In-depth description of chemical measurements, DNA extraction, and microbial community data analysis. Download Text S1, DOCX file, 0.03 MB.

DNA extraction and microbial community analysis.

Anodic biofilms and planktonic cells from the MFC systems were sampled at different time points for community and phylogenetic analyses, as previously described (19). For treatment groups EDC+WW, EDC+FWW, and WW, planktonic cells were sampled at three time points (day 1, day 3, and time at which steady-state current density production was achieved [SS]; N = 2). Day zero was considered either filtered or unfiltered inoculum source. For 16S rRNA amplicon, 72 samples were amplified using the 341F-806R primer set, sequenced, and analyzed (Text S1). An OTU table was used as input for phyloseq (51) and DESeq2 (52) R packages. Bacterial diversity within samples (alpha diversity) was estimated using Richness and three diversity indices, Simpson, Shannon, and Pielou’s evenness. To investigate the enrichment of specific populations in the planktonic or in the anode’s microbial community, we performed the DESeq function in the DESeq2 R package to contrast the anodic and planktonic microbial communities of WW and EDC+WW. Metagenome assembly, gene prediction, and functional profiles were completed for six DNA samples (6 of the same 72 genomic DNA samples that were sequenced for the 16S amplicon). Additionally, the putative genome of D. acetexigens was assembled from four samples, and the average nucleotide identity (ANI) was calculated. The methods used for DNA extraction, 16S rRNA gene and shotgun metagenome sequencing, library construction, and metagenome assembly analysis are fully described in Text S1.

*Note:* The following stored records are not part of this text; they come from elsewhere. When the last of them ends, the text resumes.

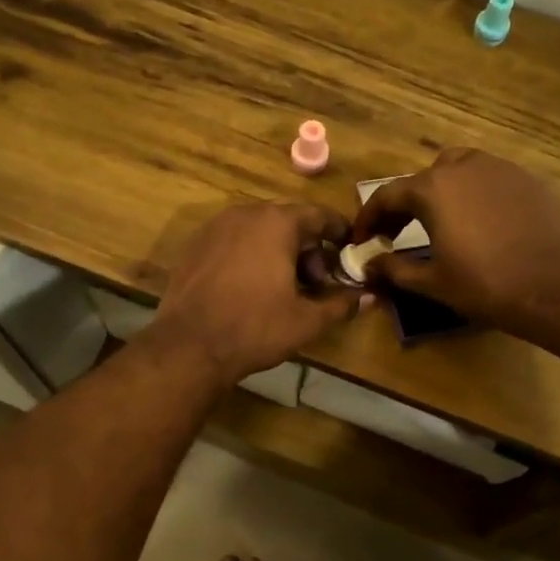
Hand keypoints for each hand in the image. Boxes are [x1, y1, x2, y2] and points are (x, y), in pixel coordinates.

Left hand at [150, 202, 360, 384]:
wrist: (189, 346)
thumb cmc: (255, 328)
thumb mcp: (306, 320)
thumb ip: (341, 304)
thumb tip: (370, 297)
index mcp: (277, 223)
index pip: (319, 215)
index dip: (339, 231)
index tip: (350, 247)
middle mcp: (245, 214)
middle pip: (287, 222)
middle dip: (307, 249)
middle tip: (317, 282)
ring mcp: (214, 228)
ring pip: (258, 232)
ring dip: (277, 252)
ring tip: (285, 288)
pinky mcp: (193, 246)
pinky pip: (232, 243)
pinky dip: (249, 256)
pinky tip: (251, 288)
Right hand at [350, 149, 559, 333]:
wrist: (556, 288)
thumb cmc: (485, 285)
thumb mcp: (432, 282)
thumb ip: (394, 270)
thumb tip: (368, 265)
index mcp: (433, 189)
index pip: (388, 195)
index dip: (369, 218)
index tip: (361, 239)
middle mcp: (465, 167)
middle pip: (424, 178)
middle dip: (406, 203)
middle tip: (398, 232)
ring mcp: (501, 170)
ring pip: (460, 170)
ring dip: (442, 192)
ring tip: (440, 222)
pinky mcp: (529, 181)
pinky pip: (491, 180)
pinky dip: (475, 195)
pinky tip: (480, 223)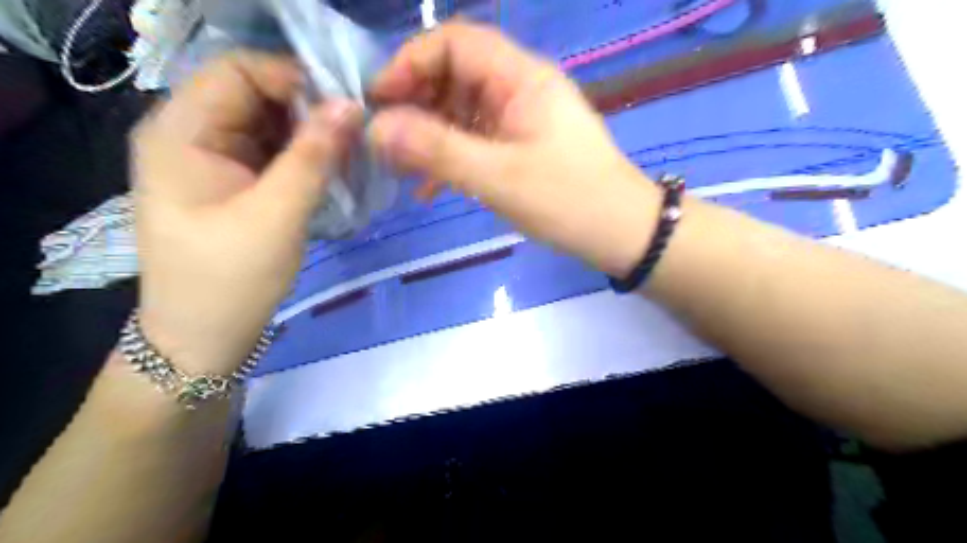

Electrochemical measurements.

Voltage was measured across a fixed external resistor (R ext = 1,000 Ω). The current (I) was calculated according to Ohm’s law, I = E/R, which was normalized to anode surface area (current density, A m−2). For polarization curves, voltage was plotted as a function of current density (A m−2). A resistor box was used to set variable external loads while recording the voltage for each external resister applied, and the current was calculated using Ohm’s law. The voltage value was recorded at fixed time gaps (10 to 15 min) after steady-state conditions had been established under the specific external resistance employed.

Chemical measurement.

Water samples were filtered prior to the chemical analysis, unless stated otherwise (Amicon Ultra 0.5 ml 10 K; Mercury Ltd., Israel). The methods used for all chemical analyses of water samples can be found in Text S1.

Statistical analyses.

Statistical analyses (t test and analysis of variance [ANOVA]) were performed using GraphPad Prism version 5.00 for Windows (GraphPad Software, San Diego, CA, USA).

Data availability.

Metagenomic sequence data generated in this study have been deposited to NCBI SRA under BioProject ID PRJNA594175. 16S amplicon sequencing data have been submitted to the European Nucleotide Archive under the study with accession number PRJEB23191.